▶ What to work on
Count the lines in the data below that have "literature" in them, and reply with only that number.
BEGIN
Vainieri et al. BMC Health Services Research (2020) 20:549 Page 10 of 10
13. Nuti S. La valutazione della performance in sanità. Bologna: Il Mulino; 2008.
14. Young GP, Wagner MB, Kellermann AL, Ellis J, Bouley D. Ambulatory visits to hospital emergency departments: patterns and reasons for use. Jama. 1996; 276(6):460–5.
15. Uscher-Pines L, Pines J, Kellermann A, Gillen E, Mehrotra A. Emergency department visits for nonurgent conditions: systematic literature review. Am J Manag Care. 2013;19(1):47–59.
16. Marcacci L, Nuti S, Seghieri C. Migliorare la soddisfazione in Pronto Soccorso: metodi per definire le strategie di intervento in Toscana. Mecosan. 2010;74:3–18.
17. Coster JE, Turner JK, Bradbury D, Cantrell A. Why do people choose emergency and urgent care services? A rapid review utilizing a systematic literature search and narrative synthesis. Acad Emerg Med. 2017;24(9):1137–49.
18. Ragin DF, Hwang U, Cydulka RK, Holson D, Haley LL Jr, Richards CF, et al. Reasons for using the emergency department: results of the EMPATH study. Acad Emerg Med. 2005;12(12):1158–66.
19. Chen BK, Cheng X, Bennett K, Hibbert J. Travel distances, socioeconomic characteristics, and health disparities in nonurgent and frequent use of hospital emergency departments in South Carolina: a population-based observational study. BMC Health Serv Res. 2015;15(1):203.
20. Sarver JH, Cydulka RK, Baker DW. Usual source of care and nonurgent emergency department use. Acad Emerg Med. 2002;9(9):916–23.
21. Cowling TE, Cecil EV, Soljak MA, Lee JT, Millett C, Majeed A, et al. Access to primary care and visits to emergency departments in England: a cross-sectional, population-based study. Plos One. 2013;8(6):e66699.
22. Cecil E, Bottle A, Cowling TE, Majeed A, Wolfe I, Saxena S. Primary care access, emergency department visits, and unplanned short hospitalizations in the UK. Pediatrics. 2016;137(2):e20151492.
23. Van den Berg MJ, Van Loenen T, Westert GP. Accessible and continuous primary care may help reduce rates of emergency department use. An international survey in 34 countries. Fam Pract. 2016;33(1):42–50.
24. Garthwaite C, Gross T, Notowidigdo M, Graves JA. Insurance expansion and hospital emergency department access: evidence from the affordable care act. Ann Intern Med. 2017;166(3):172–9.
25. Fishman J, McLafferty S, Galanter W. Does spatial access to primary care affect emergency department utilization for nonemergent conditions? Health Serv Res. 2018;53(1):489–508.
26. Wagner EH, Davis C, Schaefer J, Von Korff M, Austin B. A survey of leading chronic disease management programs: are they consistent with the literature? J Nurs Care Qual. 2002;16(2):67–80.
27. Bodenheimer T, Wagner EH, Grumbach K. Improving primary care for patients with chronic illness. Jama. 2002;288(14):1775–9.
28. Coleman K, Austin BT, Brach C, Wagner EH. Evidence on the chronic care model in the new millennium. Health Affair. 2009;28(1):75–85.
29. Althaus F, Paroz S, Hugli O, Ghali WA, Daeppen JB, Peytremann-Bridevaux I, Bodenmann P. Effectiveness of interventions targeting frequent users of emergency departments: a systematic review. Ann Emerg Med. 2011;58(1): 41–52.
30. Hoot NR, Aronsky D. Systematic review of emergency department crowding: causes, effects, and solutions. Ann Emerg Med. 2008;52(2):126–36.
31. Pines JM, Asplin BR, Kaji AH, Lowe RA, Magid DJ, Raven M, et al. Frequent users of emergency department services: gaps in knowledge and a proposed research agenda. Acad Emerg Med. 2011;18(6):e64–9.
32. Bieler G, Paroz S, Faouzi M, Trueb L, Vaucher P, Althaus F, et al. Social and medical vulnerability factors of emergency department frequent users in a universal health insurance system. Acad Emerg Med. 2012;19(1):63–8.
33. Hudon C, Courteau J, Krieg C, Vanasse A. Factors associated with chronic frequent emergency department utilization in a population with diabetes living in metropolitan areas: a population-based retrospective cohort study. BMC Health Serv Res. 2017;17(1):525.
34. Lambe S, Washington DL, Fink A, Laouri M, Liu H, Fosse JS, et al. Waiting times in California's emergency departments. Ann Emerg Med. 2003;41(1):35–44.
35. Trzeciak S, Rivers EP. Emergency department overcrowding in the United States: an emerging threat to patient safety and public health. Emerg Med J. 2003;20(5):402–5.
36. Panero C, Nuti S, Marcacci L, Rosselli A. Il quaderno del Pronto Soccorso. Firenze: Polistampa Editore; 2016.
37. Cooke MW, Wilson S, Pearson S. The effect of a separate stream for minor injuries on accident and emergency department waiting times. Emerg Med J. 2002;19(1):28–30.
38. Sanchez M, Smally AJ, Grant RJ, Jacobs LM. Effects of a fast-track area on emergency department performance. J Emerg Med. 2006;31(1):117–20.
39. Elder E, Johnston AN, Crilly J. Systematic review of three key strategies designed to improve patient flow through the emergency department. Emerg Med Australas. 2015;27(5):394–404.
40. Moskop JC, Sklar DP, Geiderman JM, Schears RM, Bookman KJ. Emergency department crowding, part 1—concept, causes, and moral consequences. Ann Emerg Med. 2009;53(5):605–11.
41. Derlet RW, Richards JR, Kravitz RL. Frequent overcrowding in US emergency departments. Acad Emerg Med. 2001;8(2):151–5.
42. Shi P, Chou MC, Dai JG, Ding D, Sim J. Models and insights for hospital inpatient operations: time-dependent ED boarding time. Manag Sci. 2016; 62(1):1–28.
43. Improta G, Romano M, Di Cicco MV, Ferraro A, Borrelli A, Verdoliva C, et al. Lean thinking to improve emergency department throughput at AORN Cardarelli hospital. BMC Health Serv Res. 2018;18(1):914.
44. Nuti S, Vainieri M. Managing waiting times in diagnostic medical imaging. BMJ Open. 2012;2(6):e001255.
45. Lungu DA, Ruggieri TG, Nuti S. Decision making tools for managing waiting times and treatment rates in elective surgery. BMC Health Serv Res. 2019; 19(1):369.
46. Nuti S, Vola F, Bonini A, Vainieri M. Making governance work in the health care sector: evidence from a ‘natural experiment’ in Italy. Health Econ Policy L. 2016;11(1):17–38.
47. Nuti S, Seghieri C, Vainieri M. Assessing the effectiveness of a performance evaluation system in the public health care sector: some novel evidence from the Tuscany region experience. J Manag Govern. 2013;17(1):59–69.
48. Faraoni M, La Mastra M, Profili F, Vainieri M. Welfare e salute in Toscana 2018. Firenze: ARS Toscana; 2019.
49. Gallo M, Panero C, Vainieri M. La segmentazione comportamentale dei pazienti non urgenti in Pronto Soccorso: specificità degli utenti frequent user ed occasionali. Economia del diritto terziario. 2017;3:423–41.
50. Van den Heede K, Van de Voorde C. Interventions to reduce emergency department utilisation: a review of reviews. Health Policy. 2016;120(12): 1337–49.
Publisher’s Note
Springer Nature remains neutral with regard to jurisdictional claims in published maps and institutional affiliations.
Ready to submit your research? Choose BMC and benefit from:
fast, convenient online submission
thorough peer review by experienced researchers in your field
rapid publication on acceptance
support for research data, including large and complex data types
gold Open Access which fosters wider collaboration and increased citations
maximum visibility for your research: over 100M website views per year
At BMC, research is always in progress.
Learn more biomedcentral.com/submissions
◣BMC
END
▶ Output below
3